Wildfowlers seek easing of gun laws

(First Edition)

WILDFOWLERS are protesting that the freedom to shoot game and compete in firearm sports is being restricted by bureaucratic gun controls, writes Simon Midgley.

Yesterday the British Association for Shooting and Conservation (BASC), which has 111,000 members, launched a one-year campaign to persuade the Government to ease procedures for issuing licences.

BASC argues that its members are being constrained by strict police implementation of the Firearms Acts, while not enough effort is being made to control unlicensed and illegally used firearms.

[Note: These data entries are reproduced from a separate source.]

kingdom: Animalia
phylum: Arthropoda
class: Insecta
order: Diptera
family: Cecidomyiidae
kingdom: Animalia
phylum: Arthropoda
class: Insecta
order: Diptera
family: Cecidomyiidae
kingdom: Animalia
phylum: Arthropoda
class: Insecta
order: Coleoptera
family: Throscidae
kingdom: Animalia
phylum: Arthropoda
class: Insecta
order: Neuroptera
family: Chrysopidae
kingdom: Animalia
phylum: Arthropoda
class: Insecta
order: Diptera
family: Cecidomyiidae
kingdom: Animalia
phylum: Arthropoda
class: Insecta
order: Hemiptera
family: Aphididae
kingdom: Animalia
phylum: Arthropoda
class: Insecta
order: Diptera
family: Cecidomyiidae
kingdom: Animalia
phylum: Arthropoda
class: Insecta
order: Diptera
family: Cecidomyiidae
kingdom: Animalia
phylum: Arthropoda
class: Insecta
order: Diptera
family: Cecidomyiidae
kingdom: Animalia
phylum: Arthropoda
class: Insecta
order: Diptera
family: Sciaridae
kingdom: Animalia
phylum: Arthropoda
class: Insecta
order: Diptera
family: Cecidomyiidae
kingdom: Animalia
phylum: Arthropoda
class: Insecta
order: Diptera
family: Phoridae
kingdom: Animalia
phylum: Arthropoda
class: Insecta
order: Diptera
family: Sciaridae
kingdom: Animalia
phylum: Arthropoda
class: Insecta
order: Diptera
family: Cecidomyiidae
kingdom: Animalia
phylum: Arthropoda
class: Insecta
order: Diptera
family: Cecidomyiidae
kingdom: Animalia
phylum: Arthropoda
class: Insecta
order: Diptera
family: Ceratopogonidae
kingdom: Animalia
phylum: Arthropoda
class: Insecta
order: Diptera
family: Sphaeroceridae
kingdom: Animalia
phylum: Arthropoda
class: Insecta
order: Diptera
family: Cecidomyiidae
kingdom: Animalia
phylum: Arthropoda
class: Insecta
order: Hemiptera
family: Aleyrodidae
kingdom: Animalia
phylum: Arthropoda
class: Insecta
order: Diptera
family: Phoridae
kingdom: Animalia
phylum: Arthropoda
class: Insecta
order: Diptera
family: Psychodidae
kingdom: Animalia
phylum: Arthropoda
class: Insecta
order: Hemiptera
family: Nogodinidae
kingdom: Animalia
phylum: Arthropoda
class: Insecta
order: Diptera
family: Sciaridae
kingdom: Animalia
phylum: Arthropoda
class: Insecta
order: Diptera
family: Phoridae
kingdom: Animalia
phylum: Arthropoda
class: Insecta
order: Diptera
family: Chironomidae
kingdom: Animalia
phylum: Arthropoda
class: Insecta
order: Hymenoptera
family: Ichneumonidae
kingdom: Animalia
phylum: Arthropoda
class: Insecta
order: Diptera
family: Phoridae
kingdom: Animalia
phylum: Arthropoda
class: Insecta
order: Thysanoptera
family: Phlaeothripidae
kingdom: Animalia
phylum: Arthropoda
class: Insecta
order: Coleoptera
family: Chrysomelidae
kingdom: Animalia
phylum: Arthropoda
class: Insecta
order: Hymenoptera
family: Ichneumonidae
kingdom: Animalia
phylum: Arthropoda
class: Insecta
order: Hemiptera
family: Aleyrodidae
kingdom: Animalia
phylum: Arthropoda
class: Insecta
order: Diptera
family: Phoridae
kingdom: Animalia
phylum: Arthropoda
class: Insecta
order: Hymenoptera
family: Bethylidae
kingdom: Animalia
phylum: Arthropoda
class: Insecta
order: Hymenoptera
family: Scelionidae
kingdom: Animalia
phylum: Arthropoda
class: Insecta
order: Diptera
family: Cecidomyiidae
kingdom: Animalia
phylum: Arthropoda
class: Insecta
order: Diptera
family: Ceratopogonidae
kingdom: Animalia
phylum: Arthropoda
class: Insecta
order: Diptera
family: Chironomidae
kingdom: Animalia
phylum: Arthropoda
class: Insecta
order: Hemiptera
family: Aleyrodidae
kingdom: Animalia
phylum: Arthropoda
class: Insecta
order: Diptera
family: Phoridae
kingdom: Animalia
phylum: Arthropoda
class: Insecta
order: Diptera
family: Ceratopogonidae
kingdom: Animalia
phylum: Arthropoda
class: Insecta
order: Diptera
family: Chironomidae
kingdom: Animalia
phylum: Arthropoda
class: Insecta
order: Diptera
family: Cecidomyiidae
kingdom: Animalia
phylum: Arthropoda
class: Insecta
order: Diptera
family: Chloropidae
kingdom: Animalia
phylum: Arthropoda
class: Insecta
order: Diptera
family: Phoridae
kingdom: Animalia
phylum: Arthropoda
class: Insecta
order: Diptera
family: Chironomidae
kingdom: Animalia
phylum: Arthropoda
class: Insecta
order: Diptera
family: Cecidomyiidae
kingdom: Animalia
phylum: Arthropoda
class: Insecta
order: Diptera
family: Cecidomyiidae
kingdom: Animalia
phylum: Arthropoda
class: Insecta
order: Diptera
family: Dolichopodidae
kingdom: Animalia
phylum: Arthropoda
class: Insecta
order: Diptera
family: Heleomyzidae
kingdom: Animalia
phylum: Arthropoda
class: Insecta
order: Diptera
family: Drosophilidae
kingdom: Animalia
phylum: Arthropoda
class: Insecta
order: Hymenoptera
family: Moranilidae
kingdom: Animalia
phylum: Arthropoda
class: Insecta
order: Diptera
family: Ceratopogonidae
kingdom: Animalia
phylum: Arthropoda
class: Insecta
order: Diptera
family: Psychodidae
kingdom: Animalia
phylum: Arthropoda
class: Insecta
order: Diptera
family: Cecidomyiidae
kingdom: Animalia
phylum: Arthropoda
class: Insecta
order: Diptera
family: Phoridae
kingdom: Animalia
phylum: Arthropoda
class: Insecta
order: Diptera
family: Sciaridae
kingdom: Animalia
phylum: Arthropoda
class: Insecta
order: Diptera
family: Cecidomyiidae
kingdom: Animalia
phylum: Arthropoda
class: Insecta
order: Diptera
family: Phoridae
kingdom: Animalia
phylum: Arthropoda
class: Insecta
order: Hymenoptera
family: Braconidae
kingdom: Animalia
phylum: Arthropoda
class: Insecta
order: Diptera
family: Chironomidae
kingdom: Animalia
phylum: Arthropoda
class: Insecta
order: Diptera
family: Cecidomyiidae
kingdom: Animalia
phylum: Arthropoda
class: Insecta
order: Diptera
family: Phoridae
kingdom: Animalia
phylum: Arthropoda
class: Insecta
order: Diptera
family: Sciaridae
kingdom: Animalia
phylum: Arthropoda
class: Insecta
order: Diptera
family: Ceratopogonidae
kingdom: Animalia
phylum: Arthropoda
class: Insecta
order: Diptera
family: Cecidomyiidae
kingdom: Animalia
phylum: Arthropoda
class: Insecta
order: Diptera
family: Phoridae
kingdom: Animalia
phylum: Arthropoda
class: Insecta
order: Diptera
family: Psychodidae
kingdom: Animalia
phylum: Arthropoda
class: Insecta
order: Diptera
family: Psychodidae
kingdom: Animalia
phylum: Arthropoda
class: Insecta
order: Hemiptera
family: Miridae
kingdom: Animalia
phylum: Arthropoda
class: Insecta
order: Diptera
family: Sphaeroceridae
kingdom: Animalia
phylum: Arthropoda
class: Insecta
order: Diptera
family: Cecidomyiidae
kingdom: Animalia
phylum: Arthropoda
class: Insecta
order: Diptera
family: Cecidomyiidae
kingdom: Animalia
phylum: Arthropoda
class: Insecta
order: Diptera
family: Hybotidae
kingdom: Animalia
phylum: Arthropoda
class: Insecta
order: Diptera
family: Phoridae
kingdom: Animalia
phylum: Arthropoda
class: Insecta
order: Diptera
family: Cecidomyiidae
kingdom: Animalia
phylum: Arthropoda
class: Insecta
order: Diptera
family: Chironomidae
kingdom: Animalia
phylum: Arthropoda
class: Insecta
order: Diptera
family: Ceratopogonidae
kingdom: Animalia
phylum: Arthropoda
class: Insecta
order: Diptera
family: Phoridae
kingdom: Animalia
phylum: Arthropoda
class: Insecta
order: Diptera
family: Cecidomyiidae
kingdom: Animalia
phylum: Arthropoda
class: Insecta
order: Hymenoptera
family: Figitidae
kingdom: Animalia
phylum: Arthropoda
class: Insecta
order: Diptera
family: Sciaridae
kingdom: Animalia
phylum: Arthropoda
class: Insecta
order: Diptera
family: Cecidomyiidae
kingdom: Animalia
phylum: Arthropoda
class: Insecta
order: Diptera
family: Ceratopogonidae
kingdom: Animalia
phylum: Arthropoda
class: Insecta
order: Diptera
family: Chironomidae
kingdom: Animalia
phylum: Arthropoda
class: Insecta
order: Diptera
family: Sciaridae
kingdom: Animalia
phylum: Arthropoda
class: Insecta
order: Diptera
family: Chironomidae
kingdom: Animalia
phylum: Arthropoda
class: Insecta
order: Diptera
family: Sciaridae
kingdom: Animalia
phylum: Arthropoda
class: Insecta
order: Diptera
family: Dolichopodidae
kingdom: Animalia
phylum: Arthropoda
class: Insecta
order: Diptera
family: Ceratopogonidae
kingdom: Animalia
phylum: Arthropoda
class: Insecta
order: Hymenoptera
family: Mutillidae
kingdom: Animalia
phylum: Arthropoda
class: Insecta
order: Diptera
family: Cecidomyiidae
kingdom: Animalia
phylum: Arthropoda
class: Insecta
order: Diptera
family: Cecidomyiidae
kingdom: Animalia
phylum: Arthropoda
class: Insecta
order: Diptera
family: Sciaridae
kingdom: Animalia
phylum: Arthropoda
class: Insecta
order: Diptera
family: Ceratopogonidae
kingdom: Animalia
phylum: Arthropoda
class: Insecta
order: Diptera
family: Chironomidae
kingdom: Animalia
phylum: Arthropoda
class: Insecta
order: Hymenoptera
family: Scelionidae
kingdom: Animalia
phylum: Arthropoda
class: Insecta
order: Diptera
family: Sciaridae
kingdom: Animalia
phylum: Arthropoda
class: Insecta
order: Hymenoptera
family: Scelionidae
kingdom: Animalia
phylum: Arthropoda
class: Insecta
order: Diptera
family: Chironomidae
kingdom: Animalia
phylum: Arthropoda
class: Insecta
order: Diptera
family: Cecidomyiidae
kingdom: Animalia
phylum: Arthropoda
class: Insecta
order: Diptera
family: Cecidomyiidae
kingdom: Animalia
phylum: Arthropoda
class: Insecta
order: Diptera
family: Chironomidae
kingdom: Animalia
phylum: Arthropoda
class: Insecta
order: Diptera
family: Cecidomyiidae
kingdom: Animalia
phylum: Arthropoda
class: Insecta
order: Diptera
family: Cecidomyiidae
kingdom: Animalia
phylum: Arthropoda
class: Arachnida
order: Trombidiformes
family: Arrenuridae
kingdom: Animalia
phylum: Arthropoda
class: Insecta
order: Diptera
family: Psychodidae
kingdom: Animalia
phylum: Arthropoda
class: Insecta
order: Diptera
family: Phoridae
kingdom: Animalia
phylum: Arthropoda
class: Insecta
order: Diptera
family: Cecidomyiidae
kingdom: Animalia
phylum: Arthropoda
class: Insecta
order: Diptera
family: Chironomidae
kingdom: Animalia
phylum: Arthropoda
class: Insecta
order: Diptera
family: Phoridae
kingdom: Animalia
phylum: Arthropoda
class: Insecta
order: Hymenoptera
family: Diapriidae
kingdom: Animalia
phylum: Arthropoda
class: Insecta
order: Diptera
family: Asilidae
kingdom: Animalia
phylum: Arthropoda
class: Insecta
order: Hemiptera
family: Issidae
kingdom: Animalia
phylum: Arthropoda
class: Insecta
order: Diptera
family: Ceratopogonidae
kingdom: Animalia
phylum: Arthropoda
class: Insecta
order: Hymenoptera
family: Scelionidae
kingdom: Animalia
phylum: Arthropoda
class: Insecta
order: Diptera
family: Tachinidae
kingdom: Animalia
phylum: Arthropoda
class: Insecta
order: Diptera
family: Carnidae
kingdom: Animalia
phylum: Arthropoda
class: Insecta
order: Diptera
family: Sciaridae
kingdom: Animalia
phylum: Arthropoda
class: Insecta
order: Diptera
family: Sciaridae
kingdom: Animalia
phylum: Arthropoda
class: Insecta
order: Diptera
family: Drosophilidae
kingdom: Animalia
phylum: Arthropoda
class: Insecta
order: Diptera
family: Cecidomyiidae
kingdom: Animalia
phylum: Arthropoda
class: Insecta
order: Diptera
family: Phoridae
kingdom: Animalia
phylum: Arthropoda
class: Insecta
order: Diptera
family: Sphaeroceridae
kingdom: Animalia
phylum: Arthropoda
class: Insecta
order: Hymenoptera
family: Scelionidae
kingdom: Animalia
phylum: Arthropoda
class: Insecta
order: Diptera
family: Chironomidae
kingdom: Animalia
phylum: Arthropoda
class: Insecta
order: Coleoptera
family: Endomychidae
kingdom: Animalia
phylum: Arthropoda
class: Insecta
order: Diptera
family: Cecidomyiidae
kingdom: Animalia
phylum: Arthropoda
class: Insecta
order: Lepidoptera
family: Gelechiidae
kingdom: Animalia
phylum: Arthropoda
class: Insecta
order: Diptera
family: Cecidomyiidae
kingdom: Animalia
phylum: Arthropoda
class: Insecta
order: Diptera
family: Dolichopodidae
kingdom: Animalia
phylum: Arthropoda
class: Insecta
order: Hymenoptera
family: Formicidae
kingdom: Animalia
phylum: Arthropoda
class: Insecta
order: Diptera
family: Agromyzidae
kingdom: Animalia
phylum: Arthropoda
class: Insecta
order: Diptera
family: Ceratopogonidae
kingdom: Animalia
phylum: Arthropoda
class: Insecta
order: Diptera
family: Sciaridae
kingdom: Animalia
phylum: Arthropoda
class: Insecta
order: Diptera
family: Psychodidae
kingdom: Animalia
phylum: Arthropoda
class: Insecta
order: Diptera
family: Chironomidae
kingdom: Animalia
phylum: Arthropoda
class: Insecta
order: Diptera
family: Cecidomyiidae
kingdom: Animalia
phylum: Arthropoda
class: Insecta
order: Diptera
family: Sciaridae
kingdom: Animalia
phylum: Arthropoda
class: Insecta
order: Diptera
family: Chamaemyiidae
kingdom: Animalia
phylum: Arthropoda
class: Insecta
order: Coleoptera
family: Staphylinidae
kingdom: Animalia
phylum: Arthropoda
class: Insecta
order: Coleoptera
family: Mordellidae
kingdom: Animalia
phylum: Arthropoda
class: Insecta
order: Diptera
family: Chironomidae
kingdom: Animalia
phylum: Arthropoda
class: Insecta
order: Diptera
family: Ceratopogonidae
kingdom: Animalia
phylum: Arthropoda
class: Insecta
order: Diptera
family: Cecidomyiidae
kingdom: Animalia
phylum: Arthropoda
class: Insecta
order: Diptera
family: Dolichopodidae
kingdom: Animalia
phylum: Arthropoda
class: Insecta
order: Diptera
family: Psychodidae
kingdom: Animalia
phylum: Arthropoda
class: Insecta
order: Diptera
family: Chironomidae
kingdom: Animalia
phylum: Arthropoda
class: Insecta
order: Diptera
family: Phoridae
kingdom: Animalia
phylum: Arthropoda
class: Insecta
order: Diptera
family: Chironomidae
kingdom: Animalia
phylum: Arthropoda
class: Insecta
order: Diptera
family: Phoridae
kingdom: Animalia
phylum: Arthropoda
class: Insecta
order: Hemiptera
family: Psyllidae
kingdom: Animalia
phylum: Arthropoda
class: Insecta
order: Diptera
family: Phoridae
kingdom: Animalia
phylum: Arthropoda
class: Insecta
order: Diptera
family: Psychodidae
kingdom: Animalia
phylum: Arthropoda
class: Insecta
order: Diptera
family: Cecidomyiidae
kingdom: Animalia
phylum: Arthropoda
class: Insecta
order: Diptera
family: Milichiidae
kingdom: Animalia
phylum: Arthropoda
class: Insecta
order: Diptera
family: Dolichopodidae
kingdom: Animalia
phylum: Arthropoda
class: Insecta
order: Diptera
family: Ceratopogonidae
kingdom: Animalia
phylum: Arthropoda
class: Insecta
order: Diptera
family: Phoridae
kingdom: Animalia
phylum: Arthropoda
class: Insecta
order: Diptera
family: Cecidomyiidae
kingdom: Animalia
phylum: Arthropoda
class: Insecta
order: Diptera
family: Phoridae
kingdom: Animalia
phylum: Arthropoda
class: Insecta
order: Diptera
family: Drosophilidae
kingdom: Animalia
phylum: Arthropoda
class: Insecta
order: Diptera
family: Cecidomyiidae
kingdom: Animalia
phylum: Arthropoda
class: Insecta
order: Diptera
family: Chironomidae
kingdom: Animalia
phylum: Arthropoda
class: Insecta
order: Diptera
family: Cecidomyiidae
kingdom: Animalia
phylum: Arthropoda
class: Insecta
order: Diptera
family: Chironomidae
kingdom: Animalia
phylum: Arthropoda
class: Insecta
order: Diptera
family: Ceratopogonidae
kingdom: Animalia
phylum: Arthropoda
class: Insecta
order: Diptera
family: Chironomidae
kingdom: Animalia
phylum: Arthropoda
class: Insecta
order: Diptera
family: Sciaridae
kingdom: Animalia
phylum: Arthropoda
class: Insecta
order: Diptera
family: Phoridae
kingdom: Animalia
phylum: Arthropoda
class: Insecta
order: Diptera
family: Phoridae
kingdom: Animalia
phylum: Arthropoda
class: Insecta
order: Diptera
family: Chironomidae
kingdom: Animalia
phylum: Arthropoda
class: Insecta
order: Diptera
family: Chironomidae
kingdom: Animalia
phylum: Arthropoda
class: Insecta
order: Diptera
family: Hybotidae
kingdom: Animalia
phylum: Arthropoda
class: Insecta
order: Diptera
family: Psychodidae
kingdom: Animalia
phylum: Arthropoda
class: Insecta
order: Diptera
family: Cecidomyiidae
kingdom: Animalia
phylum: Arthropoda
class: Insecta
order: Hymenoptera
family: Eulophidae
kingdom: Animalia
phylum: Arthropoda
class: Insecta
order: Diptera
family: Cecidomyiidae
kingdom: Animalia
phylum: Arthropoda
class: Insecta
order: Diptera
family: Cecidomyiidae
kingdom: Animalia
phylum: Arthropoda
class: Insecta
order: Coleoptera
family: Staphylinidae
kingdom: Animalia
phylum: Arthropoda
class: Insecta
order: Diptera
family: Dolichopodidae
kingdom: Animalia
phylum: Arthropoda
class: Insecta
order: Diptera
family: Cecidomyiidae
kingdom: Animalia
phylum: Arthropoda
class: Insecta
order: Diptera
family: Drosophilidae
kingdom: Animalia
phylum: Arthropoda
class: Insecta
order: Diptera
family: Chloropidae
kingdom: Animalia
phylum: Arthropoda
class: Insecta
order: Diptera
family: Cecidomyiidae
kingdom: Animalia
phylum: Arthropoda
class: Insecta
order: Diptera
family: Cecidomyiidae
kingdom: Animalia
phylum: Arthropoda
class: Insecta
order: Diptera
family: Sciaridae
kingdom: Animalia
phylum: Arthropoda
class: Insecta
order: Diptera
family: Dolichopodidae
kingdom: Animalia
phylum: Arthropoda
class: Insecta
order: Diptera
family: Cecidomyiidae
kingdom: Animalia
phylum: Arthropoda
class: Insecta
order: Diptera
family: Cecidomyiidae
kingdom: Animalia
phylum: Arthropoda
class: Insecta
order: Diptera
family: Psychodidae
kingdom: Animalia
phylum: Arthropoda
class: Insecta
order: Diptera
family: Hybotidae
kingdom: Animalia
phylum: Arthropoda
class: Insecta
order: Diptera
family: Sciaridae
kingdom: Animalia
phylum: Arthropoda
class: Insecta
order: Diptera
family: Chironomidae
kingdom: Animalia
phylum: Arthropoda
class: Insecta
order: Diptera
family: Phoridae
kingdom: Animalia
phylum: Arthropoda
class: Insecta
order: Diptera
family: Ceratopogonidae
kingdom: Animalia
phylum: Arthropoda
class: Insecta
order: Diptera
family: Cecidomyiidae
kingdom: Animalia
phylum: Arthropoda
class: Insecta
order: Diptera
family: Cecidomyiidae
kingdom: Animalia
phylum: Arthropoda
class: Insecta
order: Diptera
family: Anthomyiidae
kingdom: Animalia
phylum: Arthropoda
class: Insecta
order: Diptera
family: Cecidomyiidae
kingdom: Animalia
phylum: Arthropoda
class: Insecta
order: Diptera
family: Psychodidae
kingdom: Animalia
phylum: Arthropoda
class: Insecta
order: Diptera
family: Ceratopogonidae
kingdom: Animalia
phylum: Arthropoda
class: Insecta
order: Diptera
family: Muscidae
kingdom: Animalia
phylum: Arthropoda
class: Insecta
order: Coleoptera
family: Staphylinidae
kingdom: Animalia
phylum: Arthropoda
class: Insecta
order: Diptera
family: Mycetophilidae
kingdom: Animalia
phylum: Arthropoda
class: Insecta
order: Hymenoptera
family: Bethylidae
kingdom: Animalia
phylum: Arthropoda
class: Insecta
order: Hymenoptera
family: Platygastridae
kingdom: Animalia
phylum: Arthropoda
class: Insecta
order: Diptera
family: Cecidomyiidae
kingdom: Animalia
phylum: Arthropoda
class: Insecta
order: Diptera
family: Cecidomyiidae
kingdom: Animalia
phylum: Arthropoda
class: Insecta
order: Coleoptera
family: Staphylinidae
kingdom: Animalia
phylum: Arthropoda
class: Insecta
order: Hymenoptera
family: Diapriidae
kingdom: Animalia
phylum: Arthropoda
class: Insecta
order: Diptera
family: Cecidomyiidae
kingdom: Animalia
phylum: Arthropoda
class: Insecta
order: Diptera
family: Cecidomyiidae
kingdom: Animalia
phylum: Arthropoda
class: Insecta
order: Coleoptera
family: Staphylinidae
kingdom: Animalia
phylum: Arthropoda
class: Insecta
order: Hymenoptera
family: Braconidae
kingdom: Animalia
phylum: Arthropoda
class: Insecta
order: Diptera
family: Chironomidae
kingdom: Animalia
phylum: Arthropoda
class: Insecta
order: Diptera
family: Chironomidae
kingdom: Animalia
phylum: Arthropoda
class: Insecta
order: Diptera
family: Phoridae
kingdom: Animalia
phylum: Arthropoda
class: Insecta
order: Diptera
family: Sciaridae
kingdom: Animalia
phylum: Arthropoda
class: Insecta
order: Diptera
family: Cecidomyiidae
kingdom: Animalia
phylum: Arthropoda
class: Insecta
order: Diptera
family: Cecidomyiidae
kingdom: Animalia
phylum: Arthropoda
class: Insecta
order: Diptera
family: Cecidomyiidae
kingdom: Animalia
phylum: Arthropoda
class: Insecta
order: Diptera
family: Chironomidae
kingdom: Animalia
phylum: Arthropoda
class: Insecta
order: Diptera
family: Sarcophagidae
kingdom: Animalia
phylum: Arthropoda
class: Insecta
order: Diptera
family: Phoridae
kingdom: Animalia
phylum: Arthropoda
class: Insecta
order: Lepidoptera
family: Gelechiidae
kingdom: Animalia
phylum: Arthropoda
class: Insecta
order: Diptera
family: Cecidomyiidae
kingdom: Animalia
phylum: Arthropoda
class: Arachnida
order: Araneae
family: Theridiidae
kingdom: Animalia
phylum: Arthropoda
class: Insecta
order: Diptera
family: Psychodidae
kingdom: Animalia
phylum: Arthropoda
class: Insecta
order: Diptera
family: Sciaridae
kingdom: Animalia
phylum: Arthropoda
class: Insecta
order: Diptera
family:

Bill Harriman, BASC's head of firearms, launching the campaign document, Firearms '94, yesterday said that the balance of control had swung towards controlling legitimate users rather than cracking down on illegitimate users. The association is concerned that since the Firearms (Amendment) Act of 1988 the number of shotgun certificates has fallen 22 per cent, from 882,000 to 689,200 in 1992. Supt Martin Hill, staff officer to Jim Sharples, Chief Constable of Merseyside, who is chairman of the Association of Chief Police Officers (ACPO) sub committees governing the use of firearms, said yesterday that ACPO was broadly happy with the licensing system where stringent controls on legitimate gun use protected the safety of the UK's 60 million non gun users. ACPO would not want to see those controls weakened.